An equivalent of Kronecker's Theorem for powers of an Algebraic Number and Structure of Linear Recurrences of fixed length

TL;DR

This paper extends Kronecker's theorem to algebraic numbers by estimating the density of certain vector sets modulo 1, linking it to Mahler measure, and explores the structure of linear recurrences of fixed length.

Contribution

It provides a new estimate for the smallest epsilon ensuring epsilon-density of vector sets related to algebraic numbers, independent of the vector length, and analyzes the structure of linear recurrences.

Findings

Epsilon-density bounds depend on Mahler measure of the minimal polynomial.

For large vector lengths, epsilon-density cannot be achieved below a threshold related to Mahler measure.

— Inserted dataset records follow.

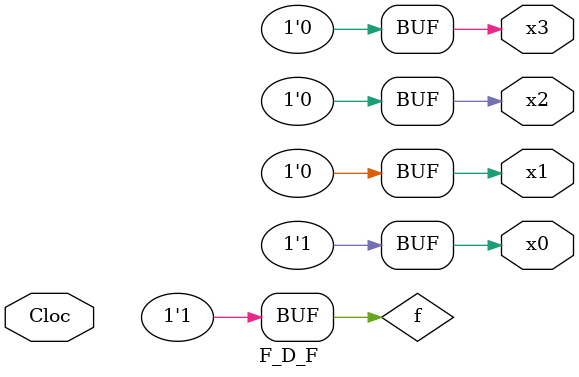
<source format=v>
`timescale 1ns / 1ps

module F_D_F(x3, x2, x1, x0, Cloc);
output x3 = 0, x2 = 0, x1 = 0, x0 = 1;
input Cloc;
reg x3, x2, x1, x0;
wire f;

xor(f,x3,x0);
always @ (posedge Cloc)
begin

    x3 <= f;
    x2<=x3;
    x1<=x2;
    x0<=x1;
end


endmodule

</source>
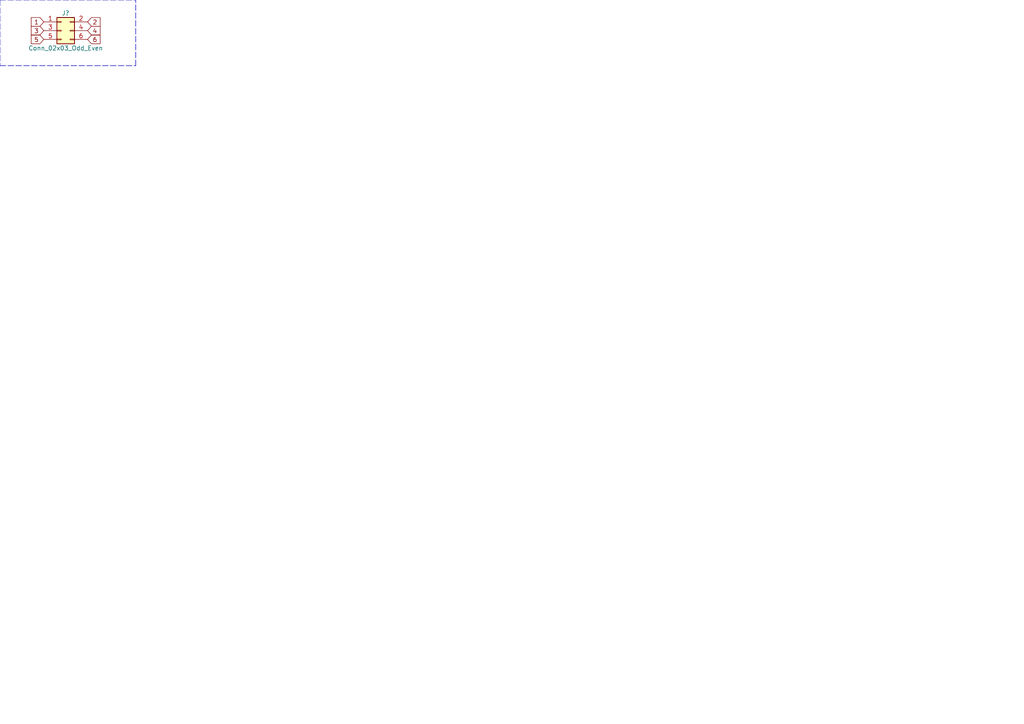
<source format=kicad_sch>
(kicad_sch (version 20201015) (generator eeschema)

  (paper "A4")

  


  (polyline (pts (xy 0 0) (xy 0 19.05))
    (stroke (width 0) (type dash) (color 0 0 0 0))
  )
  (polyline (pts (xy 0 0) (xy 39.37 0))
    (stroke (width 0) (type dash) (color 0 0 0 0))
  )
  (polyline (pts (xy 0 19.05) (xy 39.37 19.05))
    (stroke (width 0) (type dash) (color 0 0 0 0))
  )
  (polyline (pts (xy 39.37 19.05) (xy 39.37 0))
    (stroke (width 0) (type dash) (color 0 0 0 0))
  )

  (text "D J4\nF .*\nV .*" (at 0 0 0)
    (effects (font (size 1.27 1.27)) (justify left bottom))
  )

  (global_label "1" (shape input) (at 12.7 6.35 180)    (property "Intersheet References" "${INTERSHEET_REFS}" (id 0) (at 7.5534 6.2706 0)
      (effects (font (size 1.27 1.27)) (justify right) hide)
    )

    (effects (font (size 1.27 1.27)) (justify right))
  )
  (global_label "3" (shape input) (at 12.7 8.89 180)    (property "Intersheet References" "${INTERSHEET_REFS}" (id 0) (at 7.5534 8.8106 0)
      (effects (font (size 1.27 1.27)) (justify right) hide)
    )

    (effects (font (size 1.27 1.27)) (justify right))
  )
  (global_label "5" (shape input) (at 12.7 11.43 180)    (property "Intersheet References" "${INTERSHEET_REFS}" (id 0) (at 7.5534 11.3506 0)
      (effects (font (size 1.27 1.27)) (justify right) hide)
    )

    (effects (font (size 1.27 1.27)) (justify right))
  )
  (global_label "2" (shape input) (at 25.4 6.35 0)    (property "Intersheet References" "${INTERSHEET_REFS}" (id 0) (at 30.5466 6.2706 0)
      (effects (font (size 1.27 1.27)) (justify left) hide)
    )

    (effects (font (size 1.27 1.27)) (justify left))
  )
  (global_label "4" (shape input) (at 25.4 8.89 0)    (property "Intersheet References" "${INTERSHEET_REFS}" (id 0) (at 30.5466 8.8106 0)
      (effects (font (size 1.27 1.27)) (justify left) hide)
    )

    (effects (font (size 1.27 1.27)) (justify left))
  )
  (global_label "6" (shape input) (at 25.4 11.43 0)    (property "Intersheet References" "${INTERSHEET_REFS}" (id 0) (at 30.5466 11.3506 0)
      (effects (font (size 1.27 1.27)) (justify left) hide)
    )

    (effects (font (size 1.27 1.27)) (justify left))
  )

  (symbol (lib_id "Connector_Generic:Conn_02x03_Odd_Even") (at 17.78 8.89 0) (unit 1)
    (in_bom yes) (on_board yes)
    (uuid "29317c5e-d1e5-4b56-8531-6555079958d3")
    (property "Reference" "J?" (id 0) (at 19.05 3.81 0))
    (property "Value" "Conn_02x03_Odd_Even" (id 1) (at 19.05 13.97 0))
    (property "Footprint" "" (id 2) (at 17.78 8.89 0)
      (effects (font (size 1.27 1.27)) hide)
    )
    (property "Datasheet" "~" (id 3) (at 17.78 8.89 0)
      (effects (font (size 1.27 1.27)) hide)
    )
  )

  (sheet_instances
    (path "/" (page "1"))
  )

  (symbol_instances
    (path "/29317c5e-d1e5-4b56-8531-6555079958d3"
      (reference "J?") (unit 1) (value "Conn_02x03_Odd_Even") (footprint "")
    )
  )
)

</source>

Structural results on the module of linear recurrences of fixed length are obtained.

Abstract

After defining a notion of $\epsilon$-density, we provide for any real algebraic number $\alpha$ an estimate of the smallest $\epsilon$ such that for each $m>1$ the set of vectors of the form $(t,t\alpha,...,t\alpha^{m-1})$ for $t\in\R$ is $\epsilon$-dense modulo 1, in terms of the multiplicative Mahler measure $M(A(x))$ of the minimal integral polynomial $A(x)$ of $\alpha$, and independently of $m$. In particular, we show that if $\alpha$ has degree $d$ it is possible to take $\epsilon = 2^{[d/2]}/M(A(x))$. On the other hand using asymptotic estimates for Toeplitz determinants we show that for sufficiently large $m$ we cannot have $\epsilon$-density if $\epsilon$ is a fixed number strictly smaller than $1/M(A(x))$. As a byproduct of the proof we obtain a result of independent interest about the structure of the $\Z$-module of integral linear recurrences of fixed length determined by a non-monic polynomial.